Given that neither the Tories or Labour can win outright and that the current Conservative-Liberal Democrat coalition will have more seats than Labour, the parties’ proxies in the press have begun to ramp up their rhetoric. The Tory press, led by the Telegraph and the abhorrent Daily Mail (which, at its best, has only a casual relationship with truth), write daily about the “crisis” facing the UK if Labour forms government with SNP support. Theresa May, the home secretary – someone not usually known for her hyperbole and someone who will almost certainly be a credible candidate for the Tory leadership should Cameron have to fall on his sword – called a Labour-SNP pact the “biggest constitutional crisis” since the abdication of Edward VIII. The Mail also tried the character assassination route, digging up Ed Miliband’s past girlfriends and succeeding only in making him look normal. They are laying the groundwork for the Tory Party to claim another mandate whatever the parliamentary numbers look like.

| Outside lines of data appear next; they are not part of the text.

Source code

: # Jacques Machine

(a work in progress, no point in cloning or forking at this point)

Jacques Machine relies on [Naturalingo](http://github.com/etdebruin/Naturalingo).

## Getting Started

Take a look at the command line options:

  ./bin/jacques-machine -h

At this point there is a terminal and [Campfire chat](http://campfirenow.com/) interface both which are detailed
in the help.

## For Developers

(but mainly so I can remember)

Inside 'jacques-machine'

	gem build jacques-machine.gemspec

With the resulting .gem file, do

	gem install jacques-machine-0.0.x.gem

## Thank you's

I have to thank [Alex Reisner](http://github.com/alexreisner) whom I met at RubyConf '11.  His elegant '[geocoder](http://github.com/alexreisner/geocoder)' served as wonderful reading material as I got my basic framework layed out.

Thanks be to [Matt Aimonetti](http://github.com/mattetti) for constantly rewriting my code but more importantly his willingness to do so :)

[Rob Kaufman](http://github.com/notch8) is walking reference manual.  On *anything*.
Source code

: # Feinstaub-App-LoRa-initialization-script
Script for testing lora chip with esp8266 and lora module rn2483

Rupert Murdoch’s papers are having a field day demonising Ed Miliband. The Sun (English version) is strongly backing the Tories, while the Sun (Scottish edition) urges a vote for the SNP.

Murdoch is as lacking in ideology as always and uses his mastheads to further his own perceived interests above all else. He has a personal animosity towards the Labour leader. Miliband has chosen not to take the Hawke-Keating-Blair route of embracing the mogul. Instead he has demanded the breakup of the News Corporation, following on from the phone hacking trials and investigations of recent years. Murdoch has travelled to London for the closing week of the campaign to watch his mastheads, and the result, closely.

Miliband is unfazed, telling Russel Brand that Murdoch

“... much less powerful than he used to be."

The clarion call of the English press is that Labour supported by the SNP will destroy Britain as we know it. But consider this...

To stave off his own right wing and to try to stem the flow of votes from the Tories to UKIP, David Cameron has promised a referendum on Britain’s continued membership of the European Union in 2017. It is possible to envisage a number of ways that this might well lead to a UK “Brexit” from the EU. Undoubtedly, a UK vote to leave would lead to a second Scottish independence referendum, as it is far more likely that Scotland would vote to stay in the EU. Far from the rise and rise of the SNP being a danger to the Union, it’s entirely possible that a more progressive Labour Party pulled more to the left by a genuinely progressive SNP might be the panacea the UK really needs.

Whichever way it falls, the SNP will emerge stronger again, providing a lesson for progressive parties around the world: have an ideology and believe in it. The people will follow.